— Tasks to perform —
1. In the article on Google and the French privacy watchdog, reproduce word for word the passage from "This isn’t the" to "this, hopefully soon.".
2. According to the article on Google and the French privacy watchdog, how long does Google have to comply before the CNIL is ready to levy fines?
3. Condense the paragraph of the article on Google and the French privacy watchdog that begins "In france, a watchdog group" while keeping its main facts.

+++ Page excerpt

Google has faced quite a bit of trouble in the EU lately. Some of that centers around silly anticompetitive complaints led by Microsoft, but there are also some privacy concerns being raised. The European Union is keen to keep Google honest with their privacy policy, and Google is more than happy to work with them.

In france, a watchdog group called the “National Commission for Computing and Civil Liberties”, or CNIL, has pointed out in as statement that Google is preventing users from “knowing how their personal data may be used and from controlling such use.” In a statement, the CNIL alleges that Google has breached the French data protection act of 1978, and demands users have more control over their personal information, and how it’s used.

The CNIL is also careful to point out that the notice “does not aim to substitute for Google to define the concrete measures to be implemented, but rather to make it reach compliance with the legal principles, without hindering either its business model or its innovation ability.”

This isn’t the first time Google has run afoul of the CNIL. In October, we told you about their issue with how Google uses web activity to personalize ads. This new complaint of theirs is along the same line. This time, the CNIL is ready to levy fines if Google hasn’t complied in three months time.

We reached out to Google, and a spokesperson told us “Our privacy policy respects European law and allows us to create simpler, more effective services. We have engaged fully with the authorities involved throughout this process, and we’ll continue to do so going forward.”

We look forward to seeing a resolution to this, hopefully soon.

++++++
+++ Dataset

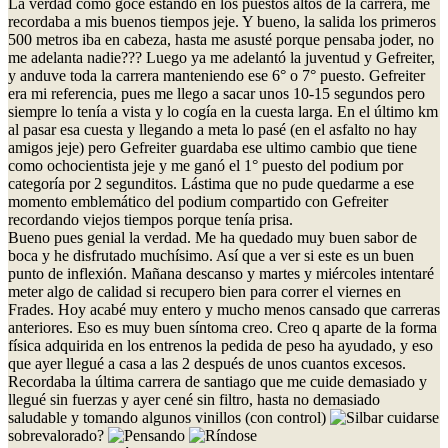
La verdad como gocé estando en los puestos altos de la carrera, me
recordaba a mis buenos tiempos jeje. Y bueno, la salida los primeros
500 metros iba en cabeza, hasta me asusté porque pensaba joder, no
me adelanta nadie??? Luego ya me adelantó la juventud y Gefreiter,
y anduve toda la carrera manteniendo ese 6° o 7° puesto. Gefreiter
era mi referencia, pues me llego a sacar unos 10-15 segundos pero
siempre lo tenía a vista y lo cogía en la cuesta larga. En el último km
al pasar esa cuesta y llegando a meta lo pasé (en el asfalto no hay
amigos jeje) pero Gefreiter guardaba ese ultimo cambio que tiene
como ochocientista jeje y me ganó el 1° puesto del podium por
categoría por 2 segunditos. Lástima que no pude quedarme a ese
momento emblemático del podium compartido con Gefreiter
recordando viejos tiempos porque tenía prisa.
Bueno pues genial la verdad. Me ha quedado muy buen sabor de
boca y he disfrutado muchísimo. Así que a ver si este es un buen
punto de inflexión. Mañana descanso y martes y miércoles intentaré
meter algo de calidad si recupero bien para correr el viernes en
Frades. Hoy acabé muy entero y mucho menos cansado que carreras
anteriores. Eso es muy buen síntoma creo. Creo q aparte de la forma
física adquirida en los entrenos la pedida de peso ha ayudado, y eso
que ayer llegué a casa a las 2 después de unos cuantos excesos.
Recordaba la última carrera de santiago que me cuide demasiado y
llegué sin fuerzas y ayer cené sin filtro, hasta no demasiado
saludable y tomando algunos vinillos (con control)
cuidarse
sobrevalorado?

++++++

— Activity answers —
1.
This isn’t the first time Google has run afoul of the CNIL. In October, we told you about their issue with how Google uses web activity to personalize ads. This new complaint of theirs is along the same line. This time, the CNIL is ready to levy fines if Google hasn’t complied in three months time.

We reached out to Google, and a spokesperson told us “Our privacy policy respects European law and allows us to create simpler, more effective services. We have engaged fully with the authorities involved throughout this process, and we’ll continue to do so going forward.”

We look forward to seeing a resolution to this, hopefully soon.

2. Three months.

3. The CNIL (National Commission for Computing and Civil Liberties), a French watchdog group, says Google keeps users from knowing how their personal data may be used and from controlling that use. It alleges that Google has breached the French data protection act of 1978. It demands that users have more control over their personal information and how it is used.